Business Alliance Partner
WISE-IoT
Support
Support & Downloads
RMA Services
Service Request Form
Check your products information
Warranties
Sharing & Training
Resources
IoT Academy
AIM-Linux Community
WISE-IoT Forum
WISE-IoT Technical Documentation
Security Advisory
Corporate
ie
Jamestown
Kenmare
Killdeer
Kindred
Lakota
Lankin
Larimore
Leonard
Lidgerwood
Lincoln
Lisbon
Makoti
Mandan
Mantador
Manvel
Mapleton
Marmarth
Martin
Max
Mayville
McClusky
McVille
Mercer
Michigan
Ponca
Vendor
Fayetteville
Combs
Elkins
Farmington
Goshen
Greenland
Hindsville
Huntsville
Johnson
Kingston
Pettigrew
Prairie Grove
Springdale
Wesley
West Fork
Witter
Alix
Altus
──────────
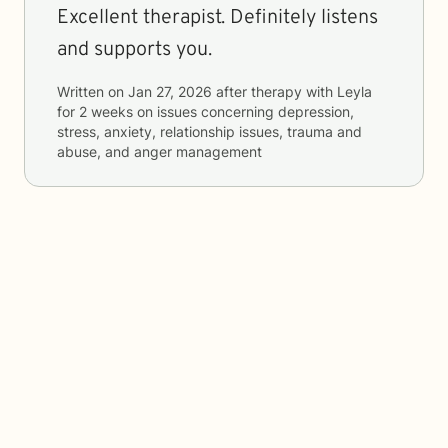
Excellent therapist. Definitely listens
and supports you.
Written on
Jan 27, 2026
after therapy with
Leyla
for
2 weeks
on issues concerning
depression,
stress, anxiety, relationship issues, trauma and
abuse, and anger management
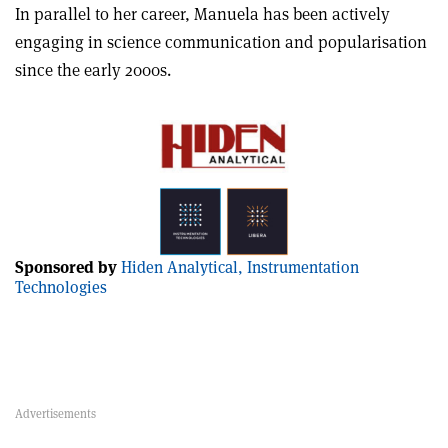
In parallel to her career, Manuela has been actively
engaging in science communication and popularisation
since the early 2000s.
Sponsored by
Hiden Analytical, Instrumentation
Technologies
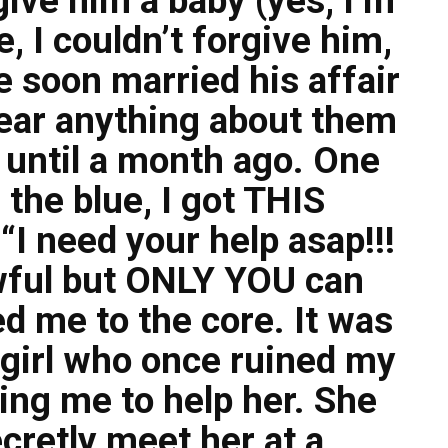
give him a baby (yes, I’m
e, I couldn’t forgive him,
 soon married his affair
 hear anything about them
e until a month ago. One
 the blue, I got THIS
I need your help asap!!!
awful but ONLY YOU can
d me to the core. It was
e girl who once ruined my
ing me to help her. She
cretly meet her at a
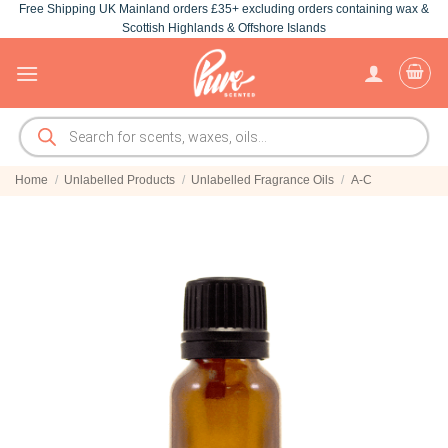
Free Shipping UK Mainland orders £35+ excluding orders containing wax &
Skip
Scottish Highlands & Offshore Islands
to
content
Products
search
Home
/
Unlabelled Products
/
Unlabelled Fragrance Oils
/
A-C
──────────
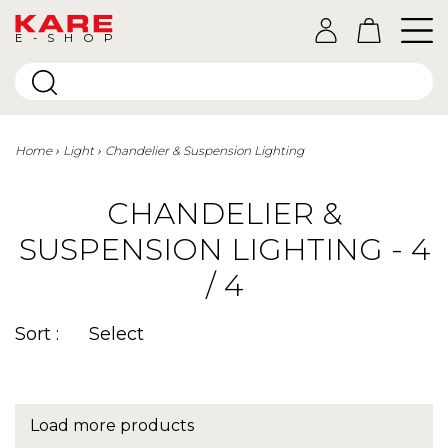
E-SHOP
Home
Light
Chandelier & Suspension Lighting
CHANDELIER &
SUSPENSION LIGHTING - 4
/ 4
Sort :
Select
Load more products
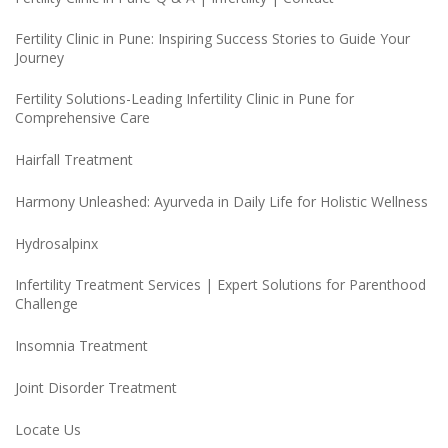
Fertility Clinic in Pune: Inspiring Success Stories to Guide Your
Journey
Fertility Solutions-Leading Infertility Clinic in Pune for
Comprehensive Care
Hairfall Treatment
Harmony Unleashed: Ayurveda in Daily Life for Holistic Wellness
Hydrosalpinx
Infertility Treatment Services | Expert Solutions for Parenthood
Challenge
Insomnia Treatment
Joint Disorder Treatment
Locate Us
──────────
What you need to do –
Which lines above include the word "Treatment"? Show each one.

Response area –
Hairfall Treatment
Infertility Treatment Services | Expert Solutions for Parenthood
Insomnia Treatment
Joint Disorder Treatment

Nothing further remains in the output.